Смеются ее глаза, с вызовом смотрит на меня:

— А ты, братик, еще дотошнее стал.

Я вел свое:

— Если поискать, второго такого кончика не объявится? — подергал я за добротную, из вискозного Шелка бело-кремовую веревку.

— Да уж мы с Шохой постарались упрятать.

Она все время называла мужа бандитской кличкой. Почему? Или наша встреча вернула ее в далекий двадцать второй? Или в этом проявляется ее отношение к человеку, которого не любит, но вынуждена коротать с ним век под одной крышей?
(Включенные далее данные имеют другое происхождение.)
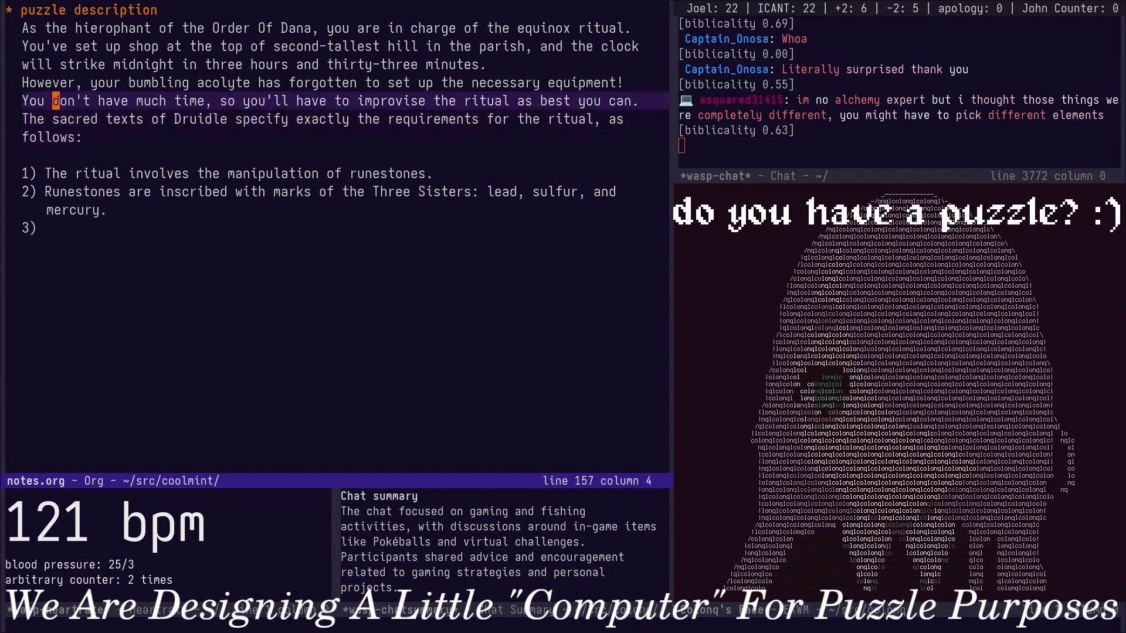
pyautogui.press('j')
— Веревочка-то от немецкого парашюта, — сказал я. — Вот и выходит, сестренка, что кто-то на нем прилетел. А зачем? Не догадываешься?

Улыбка сползла с ее губ.

— Недели три тому вернулся с фронта мой Шоха. Снарядом оглушило, порою так всего и перекосит. Ранен в плечо. А рана-то воняет: гниет человек заживо. Уж я ли его не врачевала! Промывала рану спиртом и марганцем, обкладывала теплой вощиной поверх бинтов. Пил Шоха прополис с соком столетника, ел свежий мед. Полегчает, а через пару дней все заново. Как-то болезнь дала ему передышку. Я собралась в посадку за сушняком. До войны мы покупали уголь у шахтеров. А теперь все граммочки идут заводам. Говорю Шохе: «Посажу тебя на тележку, вывезу в посадку, хоть подышишь свежим воздухом». На тележку не сел. Говорит: «Погоди, сдохну, вот тогда…», Выбрали посадку, рубили в два топора сушняк. Советую: «Ты бы посидел, отдохнул, пот с тебя градом». Рассердился, ушел от меня подальше. Я помахиваю топором, а одним глазом поглядываю на Шоху, не переусердствовал бы мужик. Тогда и в самом деле вместо сушняка доведется везти на тележке милого. Как он упал — не приметила, запнулся за что-то. И такой мат пустил! На десять этажей. Я его от таких слов давно отучила, а после фронта опять взялся за старое. Подхожу к нему, он что-то тянет. То самое. Прятали — спешили, ямку выскребли неглубокую, присыпали старым листом и сучьями. Переглянулись мы с Шохой. Говорю: «Надо заявить в сельраду». А он меня на чем свет костит: «Дура набитая! Отберут. Сколько тут шелковой материи! За войну люди пообносятся, каждая тряпка станет на вес золота». На тележку под сучья — и привезли домой. Так жадность и взяла надо мною верх, — закончила с раскаяньем Надежда.

По ее рассказу выходило, что они с мужем наткнулись на парашют случайно. Что ж, вполне возможно. А если в этой случайности есть своя закономерность?

У меня на языке вертелось несколько вопросов: «Когда для Шохи началась война? Когда закончилась? Не был ли он в окружении или в плену? Почему у него такая странная рана?» Копейка обратил внимание: «Тяжелый дух», и Надежда об этом же: «Заживо гниет». Но я спросил о другом:

— Почему вы в тот день пошли именно в эту посадку? Самая ближняя? Самая богатая на сушняк? Самая удобная к ней дорога?